- _DIRECTIVE_: Write out the forum post about the Chinese anti-corruption drama In the Name of the People in full, word for word.

# In The Name of the People - Chinese anti-corruption drama



## Brian G Turner (Apr 8, 2017)

Found this feature on the BBC website, about a Chinese anti-corruption epic drama, quite interesting - not least because the issue of corruption is acknowledged:

China laps up glossy TV corruption drama - BBC News

Quote:

A dashing detective bursts into a secret villa and uncovers huge stacks of cash stuffed in fridges, closets and beds. Meanwhile, the villa's owner - a government official - crawls on the floor and begs for his life.

This is the dramatic opening scene in China's latest hit TV show, In the Name of the People, which made its high-profile debut last month.

The series, about China's anti-corruption campaign, has gripped millions of viewers across the country. Some have compared it to the American political drama House of Cards, which has a huge Chinese following.

In The Name of the People chronicles the internal power struggle of the Chinese Communist Party in the fictional city of Jingzhou, featuring stories about Chinese politics that are often talked about but never seen on mainstream television.

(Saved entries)

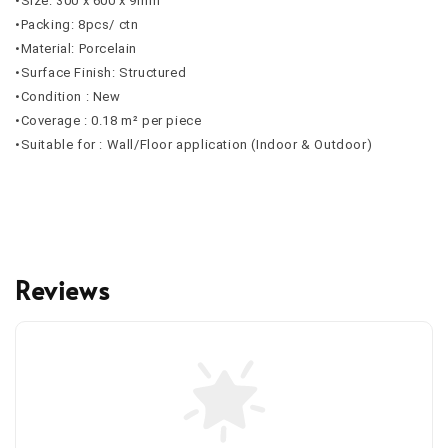
•Size: 300 x 600 x 9mm
•Packing: 8pcs/ ctn
•Material: Porcelain
•Surface Finish: Structured
•Condition : New
•Coverage : 0.18 m² per piece
•Suitable for : Wall/Floor application (Indoor & Outdoor)
Reviews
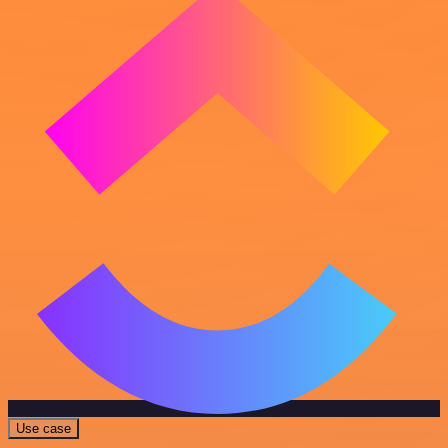
Use case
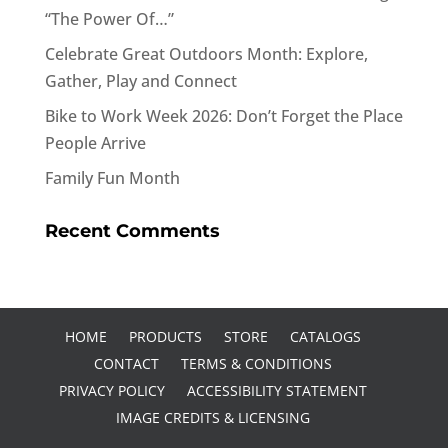
“The Power Of…”
Celebrate Great Outdoors Month: Explore,
Gather, Play and Connect
Bike to Work Week 2026: Don’t Forget the Place
People Arrive
Family Fun Month
Recent Comments
HOME
PRODUCTS
STORE
CATALOGS
CONTACT
TERMS & CONDITIONS
PRIVACY POLICY
ACCESSIBILITY STATEMENT
IMAGE CREDITS & LICENSING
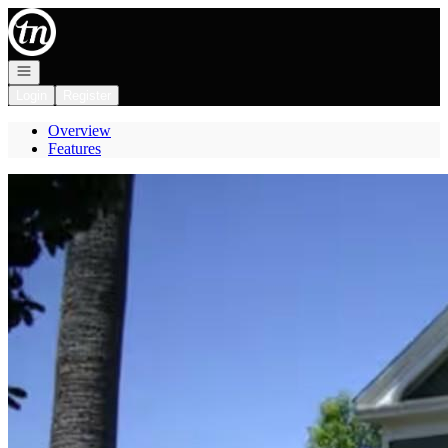
Go to: Homepage
Open navigation
Login
Register
Overview
Features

- _YOUR RESPONSE_:
# In The Name of the People - Chinese anti-corruption drama



## Brian G Turner (Apr 8, 2017)

Found this feature on the BBC website, about a Chinese anti-corruption epic drama, quite interesting - not least because the issue of corruption is acknowledged:

China laps up glossy TV corruption drama - BBC News

Quote:

A dashing detective bursts into a secret villa and uncovers huge stacks of cash stuffed in fridges, closets and beds. Meanwhile, the villa's owner - a government official - crawls on the floor and begs for his life.

This is the dramatic opening scene in China's latest hit TV show, In the Name of the People, which made its high-profile debut last month.

The series, about China's anti-corruption campaign, has gripped millions of viewers across the country. Some have compared it to the American political drama House of Cards, which has a huge Chinese following.

In The Name of the People chronicles the internal power struggle of the Chinese Communist Party in the fictional city of Jingzhou, featuring stories about Chinese politics that are often talked about but never seen on mainstream television.